Lea Desandre gestaltet die Abfolge wunderschöner Lieder von John Dowland mit inniger Zartheit, ob es um sehnsuchtsvolles, mit kühnen Quartschritten auch ungeduldiges Erwarten („Come again: sweet love doth now invite“) oder tristes Abschiednehmen geht („Now, O now, needs must depart“ und „Flow,my tears“). In tränenreichen Schilderungen wie in „Go crystal tears“ verliert sie nie die Fassung, sondern bleibt stets die alles kontrollierende Instanz, die sich in der selbstauferlegten Melancholie sonnt, sowie es damals wohl gentlemanlike gefordert und üblich war. Auch das Selbstmitleid in „Can she excuse my wrong“ („Tausendmal besser ist es, zu sterben, als unter solchen Qualen zu zu leben: Liebste, denk nur daran, dass ich es war, der sich um deinetwillen mit dem Tod zufrieden gab“) wird von der Mezzospranistin gesungen, als ob sich dabei der Klagende selbst in seiner tiefen Trauer beobachtet. Da stirbt einer in Schönheit und ist ganz ergriffen von der von ihm dafür aufgebrachten Schönheit. Eine außerordentliche interpretatorische Leistung der Sängerin. Das Ensemble begleitet mit Schwung und Flair.
Nach der Pause geht es mit Liedern von Henry Purcell weiter. Auch hier geben Wehmut und Resignation, kurzgefasst: Melancholie, den Ton an. Desandre erweist sich als überaus kompetente Barocksängerin mit starker Ausdrucksfähigkeit und einer breiten Farbkraft in ihrer Stimme, und beeindruckt mit Gelassenheit und Präsenz. Sie verzichtet auf aufdringliches Gehabe, sondern begnügt sich mit subtilen Ausdrucksnuancen in Gesicht und Haltung, um Gefühlsänderungen anzuzeigen. Das Jupiter Ensemble erweist sich erneut als aufmerksamer, aufnahmefähiger Klangkörper. Kammermusik in Vollkommenheit, mit unablässigem Blickkontakt und höchster und dennoch irgendwie entspannt anmutender Konzentration. Zu einem Höhepunkt wird die elegische Hymne auf die selbstgewählte Einsamkeit „O solitide, my sweetest choice!“
Richtig ausgelassen geht es kurz davor in „Strike the viol“ zur Sache, wenn die Musikanten zu einem kräftigen Lob auf die Herrin aufgerufen werden. Eine willkommene Einladung, die vom siebenköpfigen Ensemble, das zwischendurch auch kurze Instrumentalstücke vorträgt, gerne angenommen wird. Die Laute ist, anders als es ihr Name vermuten lässt, kein lautes Instrument. Aber Thomas Dunford kann sich konzentriert und ohne besonderem Nachdruck mit seinem exzellenten Spiel bewähren und mitteilen.

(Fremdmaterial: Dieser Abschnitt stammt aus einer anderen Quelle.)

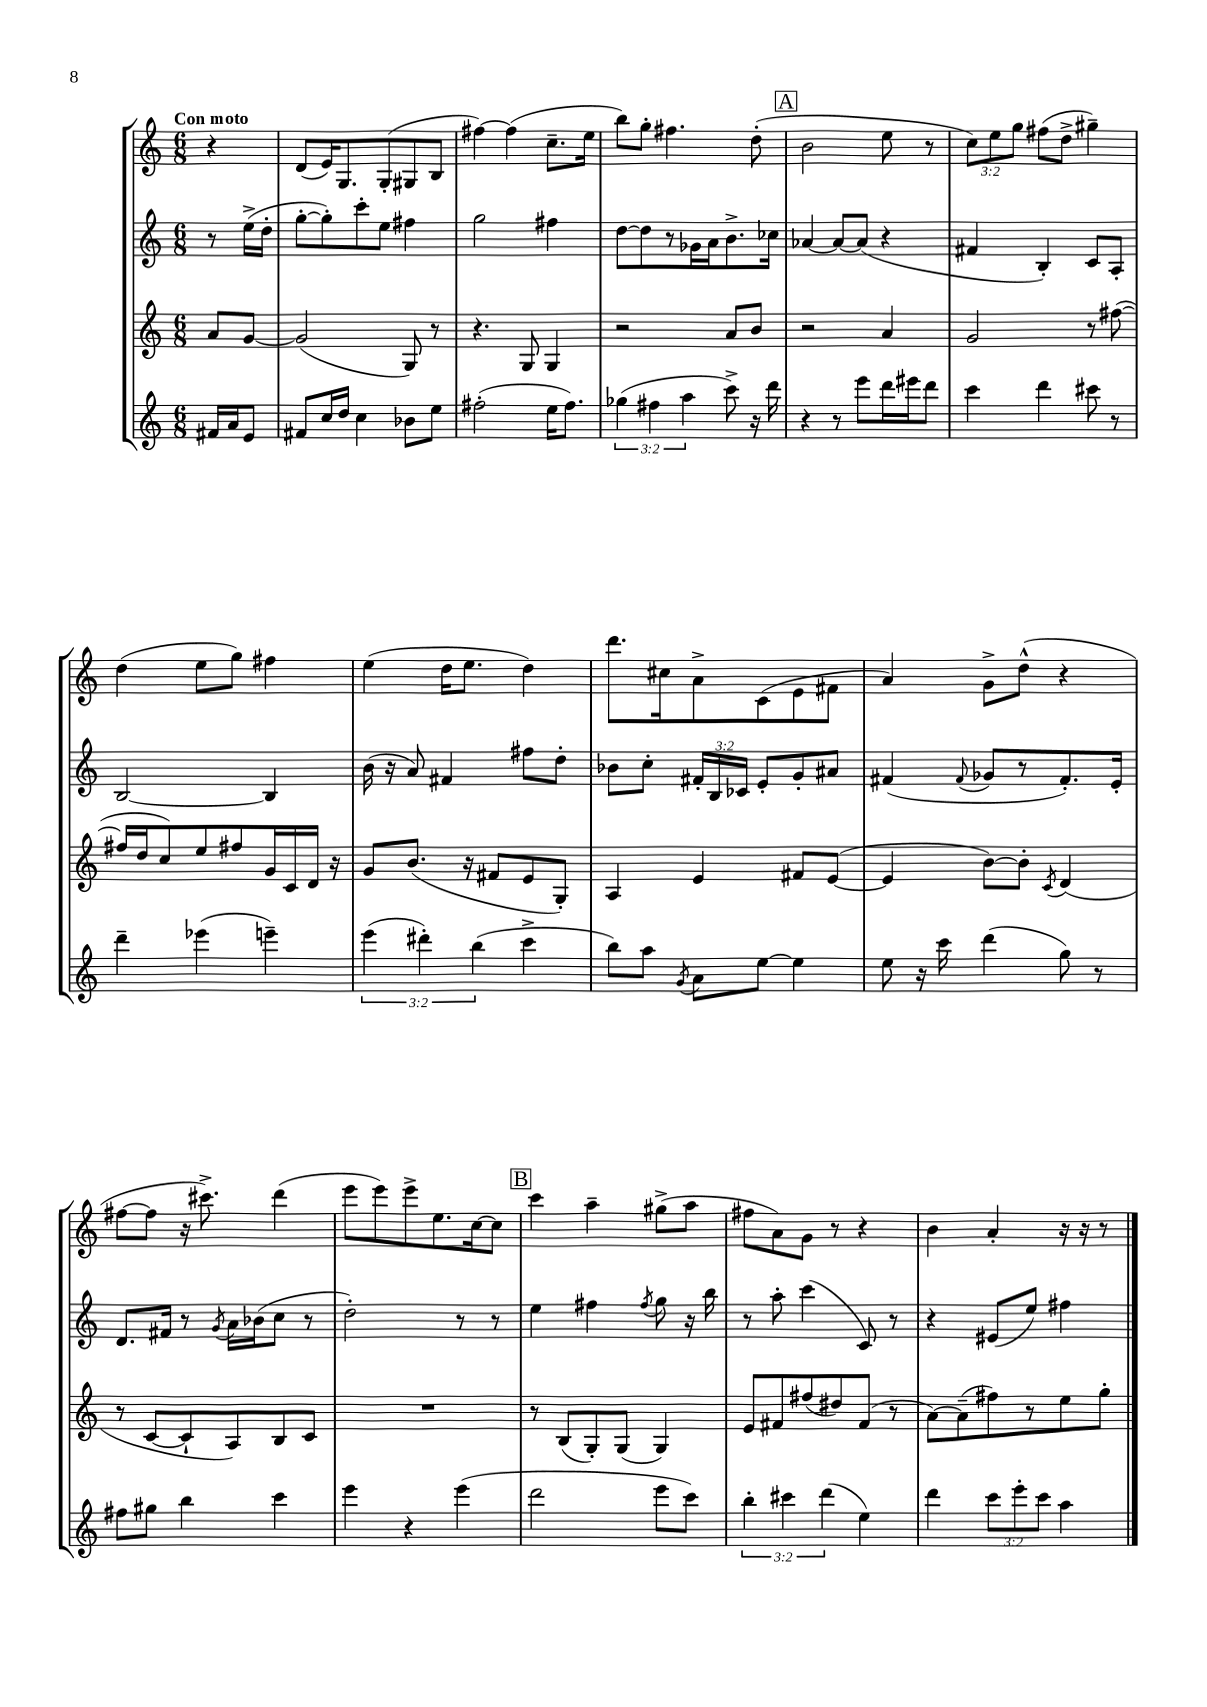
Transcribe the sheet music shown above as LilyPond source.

<<
\new StaffGroup <<
\new Staff = "s0" {
    \clef treble \key c \major \numericTimeSignature \time 6/8 \override Staff.TupletNumber.text = #tuplet-number::calc-fraction-text \partial 4 \tempo "Con moto"
    \autoBeamOff r4 |
    d'8[( e'16) g8. g8-.( gis8 b8] |
    fis''4~) fis''4( c''8.[-- e''16] |
    b''8[) g''8]-. fis''4. d''8-.( |
    \mark \markup { \box "A" } b'2 e''8 r8 |
    \tuplet 3/2 { c''8[) e''8 g''8] } fis''8[( d''8]-> gis''4--) |
    d''4( e''8[ g''8]) fis''4 |
    e''4( d''16[ e''8.] d''4) |
    d'''8.[ cis''16 a'8-> c'8( e'8 fis'8] |
    a'4) g'8[-> d''8]-^( r4 |
    fis''8[~ fis''8] r16 cis'''8.->) d'''4( |
    e'''8[ e'''8) e'''8-> e''8. c''16~ c''8] |
    \mark \markup { \box "B" } c'''4 a''4-- gis''8[->( a''8] |
    fis''8[ a'8) g'8] r8 r4 |
    b'4 a'4-. r16 r16 r8 \bar "|." |
}
\new Staff = "s1" {
    \clef treble \key c \major \numericTimeSignature \time 6/8 \override Staff.TupletNumber.text = #tuplet-number::calc-fraction-text \partial 4
    \autoBeamOff r8 e''16[->( d''16]-. |
    g''8[~-. g''8-.) c'''8-. e''8] fis''4 |
    g''2 fis''4 |
    d''8[~ d''8 r8 ges'16 a'16 b'8.-> ces''16] |
    \mark \markup { \box "A" } aes'4~ aes'8[~ aes'8]( r4 |
    fis'4 b4-.) c'8[ a8]-. |
    b2~ b4 |
    b'16( r16 a'8) fis'4 fis''8[ d''8]-. |
    bes'8[ c''8]-. \tuplet 3/2 { fis'16[-. b16 ces'16] } e'8[-. g'8-. ais'8] |
    fis'4( \appoggiatura { fis'8 } ges'8[ r8 fis'8.-.) e'16]-. |
    d'8.[ fis'16] r8 \acciaccatura { g'8 } a'16[ bes'16( c''8] r8 |
    d''2-.) r8 r8 |
    \mark \markup { \box "B" } e''4 fis''4 \acciaccatura { fis''8 } g''8 r16 b''16 |
    r8 a''8-. c'''4( c'8) r8 |
    r4 eis'8[( e''8]) fis''4 \bar "|." |
}
\new Staff = "s2" {
    \clef treble \key c \major \numericTimeSignature \time 6/8 \partial 4
    \autoBeamOff a'8[ g'8]~ |
    g'2( g8) r8 |
    r4. g8 g4 |
    r2 a'8[ b'8] |
    \mark \markup { \box "A" } r2 a'4 |
    g'2 r8 fis''8~( |
    fis''16[ d''16 c''8) e''8 fis''8 g'16 c'16 d'16] r16 |
    g'8[ b'8.]( r16 fis'8[ e'8 g8]-.) |
    a4 e'4 fis'8[ e'8]~( |
    e'4 b'8[~) b'8]-. \acciaccatura { c'8 } d'4( |
    r8 c'8[~ c'8-! a8) b8 c'8] |
    R2. |
    \mark \markup { \box "B" } r8 b8[( g8-.) g8]( g4) |
    e'8[ fis'8 fis''8( dis''8) fis'8]( r8 |
    a'8[~) a'8--( fis''8) r8 e''8 g''8]-. \bar "|." |
}
\new Staff = "s3" {
    \clef treble \key c \major \numericTimeSignature \time 6/8 \override Staff.TupletNumber.text = #tuplet-number::calc-fraction-text \partial 4
    \autoBeamOff fis'16[ a'16 e'8] |
    fis'8[ c''16 d''16] c''4 bes'8[ e''8] |
    fis''2-.( e''16[ fis''8.]) |
    \tuplet 3/2 { ges''4( fis''4 a''4 } c'''8->) r16 d'''16 |
    \mark \markup { \box "A" } r4 r8 e'''8[ d'''16 eis'''16 d'''8] |
    c'''4 d'''4 cis'''8 r8 |
    d'''4-- ees'''4( e'''4--) |
    \tuplet 3/2 { e'''4( dis'''4-.) b''4( } c'''4-> |
    b''8[) a''8] \acciaccatura { g'8 } a'8[ e''8]~ e''4 |
    e''8 r16 c'''16 d'''4( g''8) r8 |
    fis''8[ gis''8] b''4 c'''4 |
    e'''4 r4 e'''4( |
    \mark \markup { \box "B" } d'''2 e'''8[ c'''8]) |
    \tuplet 3/2 { b''4-. cis'''4 d'''4( } e''4) |
    d'''4 \tuplet 3/2 { c'''8[ e'''8-. c'''8] } a''4 \bar "|." |
}
>>
>>
\layout { \context { \Score \remove "Bar_number_engraver" } }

Die Aufnahme durch das Publikum ist von Begeisterung geprägt. Als Zugabe gibt es ein von Thomas Dunford komponiertes Lied. „We Are The Ocean“ beginnt, wie man es von Alter Musik gewohnt ist, wird im weiteren Verlauf aber immer jazziger. Die Musikerinnen und Musiker singen mit und auch das Publikum wird zum Einstimmen und damit zum Werden eines Tropfens im Ozean aufgefordert. Auch das ein Markenzeichen dieses Ensembles: Die Alte Musik ist voll in der Gegenwart angekommen.